= Union Bank (Pembrokeshire) =

Union Bank was a bank operated by the firm of Bateman & Co. and it is listed in the London Directory for 1807. However, the date of establishment of the bank is unknown.

By December 1813, bank notes indicate that the business was being carried on under the style of Mathias, Lloyd, & Bowen. The partners were John Mathias, of Prendergast, Pembrokeshire, and Herbert Lloyd and Thomas Bowen, both of Haverfordwest.

By 1814, the bank appears to have been in difficulties, as John Mathias mortgaged certain bills of exchange held by John Evans of Bristol to secure any bills drawn by the firm not exceeding £3000 in value.
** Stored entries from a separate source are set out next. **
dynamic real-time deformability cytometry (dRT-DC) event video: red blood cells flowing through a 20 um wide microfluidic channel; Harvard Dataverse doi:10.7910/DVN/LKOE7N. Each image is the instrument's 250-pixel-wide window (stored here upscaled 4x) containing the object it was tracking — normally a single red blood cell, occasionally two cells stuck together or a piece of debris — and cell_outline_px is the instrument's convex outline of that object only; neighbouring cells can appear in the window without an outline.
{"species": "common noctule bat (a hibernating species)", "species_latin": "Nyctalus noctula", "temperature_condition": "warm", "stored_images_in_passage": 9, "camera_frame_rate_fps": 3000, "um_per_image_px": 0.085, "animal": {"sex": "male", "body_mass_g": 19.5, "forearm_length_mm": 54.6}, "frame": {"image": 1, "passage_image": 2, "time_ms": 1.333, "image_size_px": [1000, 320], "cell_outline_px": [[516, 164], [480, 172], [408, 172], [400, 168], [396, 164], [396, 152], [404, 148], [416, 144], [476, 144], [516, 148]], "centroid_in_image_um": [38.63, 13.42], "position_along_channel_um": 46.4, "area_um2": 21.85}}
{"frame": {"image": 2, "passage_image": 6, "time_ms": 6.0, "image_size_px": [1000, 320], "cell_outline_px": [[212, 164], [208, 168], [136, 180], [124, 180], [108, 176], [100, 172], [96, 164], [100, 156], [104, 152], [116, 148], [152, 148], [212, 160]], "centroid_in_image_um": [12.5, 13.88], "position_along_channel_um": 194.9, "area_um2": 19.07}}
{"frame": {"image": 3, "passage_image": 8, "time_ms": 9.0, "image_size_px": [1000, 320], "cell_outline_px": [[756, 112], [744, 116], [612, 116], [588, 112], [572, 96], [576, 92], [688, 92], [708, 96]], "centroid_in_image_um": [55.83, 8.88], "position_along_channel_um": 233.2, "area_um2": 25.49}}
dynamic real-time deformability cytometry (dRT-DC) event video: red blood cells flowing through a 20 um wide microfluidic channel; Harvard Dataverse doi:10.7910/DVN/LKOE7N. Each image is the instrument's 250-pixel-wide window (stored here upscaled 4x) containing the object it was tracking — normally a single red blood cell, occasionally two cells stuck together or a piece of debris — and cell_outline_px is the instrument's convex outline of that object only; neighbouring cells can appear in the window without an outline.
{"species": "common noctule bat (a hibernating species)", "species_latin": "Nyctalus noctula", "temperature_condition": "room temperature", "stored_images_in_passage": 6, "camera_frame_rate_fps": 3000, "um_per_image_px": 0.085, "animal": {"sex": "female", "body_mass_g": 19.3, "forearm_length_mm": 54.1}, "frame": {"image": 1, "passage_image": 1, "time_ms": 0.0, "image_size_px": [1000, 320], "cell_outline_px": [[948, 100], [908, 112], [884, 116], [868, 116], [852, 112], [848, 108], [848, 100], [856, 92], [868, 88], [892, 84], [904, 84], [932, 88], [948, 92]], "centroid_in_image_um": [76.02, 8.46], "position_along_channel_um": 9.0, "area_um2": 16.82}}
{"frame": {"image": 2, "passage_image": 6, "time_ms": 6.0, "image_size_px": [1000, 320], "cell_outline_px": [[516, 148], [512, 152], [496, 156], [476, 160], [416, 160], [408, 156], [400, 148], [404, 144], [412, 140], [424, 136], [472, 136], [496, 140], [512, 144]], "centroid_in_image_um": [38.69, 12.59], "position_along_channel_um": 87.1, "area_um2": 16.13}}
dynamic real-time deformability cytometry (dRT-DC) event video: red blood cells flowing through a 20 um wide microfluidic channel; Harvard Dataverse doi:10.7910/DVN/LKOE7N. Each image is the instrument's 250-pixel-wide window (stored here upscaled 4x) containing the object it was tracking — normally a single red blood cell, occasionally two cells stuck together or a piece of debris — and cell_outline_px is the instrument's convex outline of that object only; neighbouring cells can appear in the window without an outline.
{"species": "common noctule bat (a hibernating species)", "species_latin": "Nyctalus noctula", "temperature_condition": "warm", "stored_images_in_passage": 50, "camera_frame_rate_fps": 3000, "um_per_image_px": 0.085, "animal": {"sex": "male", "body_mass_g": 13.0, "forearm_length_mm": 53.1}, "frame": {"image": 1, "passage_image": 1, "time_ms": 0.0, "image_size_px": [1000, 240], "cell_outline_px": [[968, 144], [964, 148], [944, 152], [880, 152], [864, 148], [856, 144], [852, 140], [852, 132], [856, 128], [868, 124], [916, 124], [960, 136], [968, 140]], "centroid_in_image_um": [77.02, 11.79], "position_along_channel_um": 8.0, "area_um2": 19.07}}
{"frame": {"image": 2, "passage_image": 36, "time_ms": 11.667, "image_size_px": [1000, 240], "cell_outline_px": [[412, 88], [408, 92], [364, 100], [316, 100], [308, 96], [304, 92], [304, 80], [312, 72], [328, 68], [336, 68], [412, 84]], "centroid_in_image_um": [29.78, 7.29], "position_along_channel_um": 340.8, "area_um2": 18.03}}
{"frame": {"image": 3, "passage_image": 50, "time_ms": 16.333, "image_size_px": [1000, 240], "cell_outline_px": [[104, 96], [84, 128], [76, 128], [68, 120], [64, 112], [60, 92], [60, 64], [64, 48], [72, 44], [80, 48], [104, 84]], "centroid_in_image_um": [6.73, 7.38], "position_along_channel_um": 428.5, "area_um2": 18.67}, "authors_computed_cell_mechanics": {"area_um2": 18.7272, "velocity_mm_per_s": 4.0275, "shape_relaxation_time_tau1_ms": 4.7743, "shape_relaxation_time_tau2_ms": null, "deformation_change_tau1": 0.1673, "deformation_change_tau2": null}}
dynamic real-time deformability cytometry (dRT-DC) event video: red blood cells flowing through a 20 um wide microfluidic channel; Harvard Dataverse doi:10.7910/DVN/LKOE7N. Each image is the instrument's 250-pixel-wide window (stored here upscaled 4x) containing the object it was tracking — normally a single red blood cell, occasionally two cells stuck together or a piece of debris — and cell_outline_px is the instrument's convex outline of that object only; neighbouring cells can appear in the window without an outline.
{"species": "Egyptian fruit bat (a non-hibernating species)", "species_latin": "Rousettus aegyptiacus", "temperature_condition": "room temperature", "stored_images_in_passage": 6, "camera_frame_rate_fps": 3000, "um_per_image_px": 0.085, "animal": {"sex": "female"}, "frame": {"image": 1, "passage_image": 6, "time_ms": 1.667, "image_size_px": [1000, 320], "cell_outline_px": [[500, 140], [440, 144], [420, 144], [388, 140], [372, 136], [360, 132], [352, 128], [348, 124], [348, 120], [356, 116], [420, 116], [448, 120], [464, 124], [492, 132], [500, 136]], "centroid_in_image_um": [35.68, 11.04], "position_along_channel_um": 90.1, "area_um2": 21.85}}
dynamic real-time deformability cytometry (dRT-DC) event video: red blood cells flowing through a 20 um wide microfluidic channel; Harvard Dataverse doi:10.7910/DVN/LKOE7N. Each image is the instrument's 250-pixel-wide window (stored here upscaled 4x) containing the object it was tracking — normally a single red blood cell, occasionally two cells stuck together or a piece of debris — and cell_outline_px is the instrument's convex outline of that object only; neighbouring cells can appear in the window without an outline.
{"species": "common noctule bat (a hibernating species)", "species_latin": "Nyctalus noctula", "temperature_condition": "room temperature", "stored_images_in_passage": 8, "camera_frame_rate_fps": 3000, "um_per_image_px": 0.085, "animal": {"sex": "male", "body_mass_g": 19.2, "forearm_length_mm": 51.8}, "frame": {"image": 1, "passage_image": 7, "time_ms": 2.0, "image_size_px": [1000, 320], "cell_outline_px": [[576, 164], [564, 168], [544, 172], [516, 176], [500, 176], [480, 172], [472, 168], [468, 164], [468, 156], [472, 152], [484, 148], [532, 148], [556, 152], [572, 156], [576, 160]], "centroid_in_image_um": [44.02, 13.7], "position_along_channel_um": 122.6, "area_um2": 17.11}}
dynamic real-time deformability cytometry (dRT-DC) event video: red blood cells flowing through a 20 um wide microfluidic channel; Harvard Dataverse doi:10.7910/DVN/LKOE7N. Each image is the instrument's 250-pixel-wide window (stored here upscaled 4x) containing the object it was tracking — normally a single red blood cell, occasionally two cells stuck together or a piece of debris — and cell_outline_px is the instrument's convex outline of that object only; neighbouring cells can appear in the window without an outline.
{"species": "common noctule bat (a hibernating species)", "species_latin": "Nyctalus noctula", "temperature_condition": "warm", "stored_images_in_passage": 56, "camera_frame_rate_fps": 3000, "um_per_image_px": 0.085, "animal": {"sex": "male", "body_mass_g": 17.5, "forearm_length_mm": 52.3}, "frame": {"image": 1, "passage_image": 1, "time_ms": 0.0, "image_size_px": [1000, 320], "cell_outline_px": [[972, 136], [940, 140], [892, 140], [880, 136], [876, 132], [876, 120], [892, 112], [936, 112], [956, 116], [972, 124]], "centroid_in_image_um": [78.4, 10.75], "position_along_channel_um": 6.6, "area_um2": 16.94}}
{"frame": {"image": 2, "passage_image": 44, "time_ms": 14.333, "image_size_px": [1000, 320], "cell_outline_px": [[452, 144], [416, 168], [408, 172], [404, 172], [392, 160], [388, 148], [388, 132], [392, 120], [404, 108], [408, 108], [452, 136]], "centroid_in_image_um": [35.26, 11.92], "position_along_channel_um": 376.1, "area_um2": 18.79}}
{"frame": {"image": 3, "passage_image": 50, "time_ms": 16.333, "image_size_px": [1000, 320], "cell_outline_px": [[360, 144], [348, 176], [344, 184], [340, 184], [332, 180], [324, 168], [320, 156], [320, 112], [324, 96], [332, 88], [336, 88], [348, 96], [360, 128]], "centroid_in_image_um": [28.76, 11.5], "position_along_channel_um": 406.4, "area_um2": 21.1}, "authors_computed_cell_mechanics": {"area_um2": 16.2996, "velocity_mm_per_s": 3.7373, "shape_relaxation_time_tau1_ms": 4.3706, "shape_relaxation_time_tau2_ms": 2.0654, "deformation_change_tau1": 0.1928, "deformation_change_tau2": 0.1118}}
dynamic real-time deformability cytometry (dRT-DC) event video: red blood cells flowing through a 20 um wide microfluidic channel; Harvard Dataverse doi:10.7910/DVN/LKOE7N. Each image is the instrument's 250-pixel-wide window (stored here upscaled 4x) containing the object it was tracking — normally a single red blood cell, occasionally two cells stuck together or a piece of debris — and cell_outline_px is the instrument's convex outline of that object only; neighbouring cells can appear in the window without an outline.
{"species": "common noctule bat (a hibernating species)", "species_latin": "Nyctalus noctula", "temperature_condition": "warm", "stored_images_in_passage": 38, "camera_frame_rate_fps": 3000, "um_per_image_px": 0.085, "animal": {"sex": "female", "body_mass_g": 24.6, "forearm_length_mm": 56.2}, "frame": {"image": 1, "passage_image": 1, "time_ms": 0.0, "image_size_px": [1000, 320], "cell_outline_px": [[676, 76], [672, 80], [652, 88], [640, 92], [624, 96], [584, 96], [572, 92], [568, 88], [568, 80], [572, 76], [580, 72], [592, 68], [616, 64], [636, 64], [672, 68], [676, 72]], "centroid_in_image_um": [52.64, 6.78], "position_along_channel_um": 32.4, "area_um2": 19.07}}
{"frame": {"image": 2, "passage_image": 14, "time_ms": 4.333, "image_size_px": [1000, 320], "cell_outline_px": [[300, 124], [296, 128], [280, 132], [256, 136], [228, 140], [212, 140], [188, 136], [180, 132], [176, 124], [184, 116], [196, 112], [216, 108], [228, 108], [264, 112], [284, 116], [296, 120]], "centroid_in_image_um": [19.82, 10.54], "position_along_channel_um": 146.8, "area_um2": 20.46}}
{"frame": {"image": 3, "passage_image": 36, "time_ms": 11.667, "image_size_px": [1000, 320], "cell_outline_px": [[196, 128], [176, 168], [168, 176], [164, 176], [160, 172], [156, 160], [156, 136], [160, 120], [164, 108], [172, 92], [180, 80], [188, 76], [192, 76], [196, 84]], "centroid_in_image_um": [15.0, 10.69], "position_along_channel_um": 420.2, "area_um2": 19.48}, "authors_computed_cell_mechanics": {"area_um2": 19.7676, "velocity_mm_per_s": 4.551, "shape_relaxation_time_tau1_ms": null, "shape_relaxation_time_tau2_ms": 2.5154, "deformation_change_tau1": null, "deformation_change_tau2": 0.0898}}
Herbert Lloyd died around the beginning of 1816 and the bank was carried on by the surviving partners until it was declared bankrupt in May, 1816.

==Bank notes==

Only three bank notes of this bank are in existence, both for £1 1s. and are dated 1813. Both notes are signed by Thomas Bowen for Mathias Lloyd and Bowen.

==Other Pembrokeshire banks==

Other Pembrokeshire banks include: Haverfordwest Bank, J. Dunn & Co., Tenby, Milford and Pembrokeshire Bank, Milford Bank, Pembrokeshire Bank, and Lock, Hulme & Co.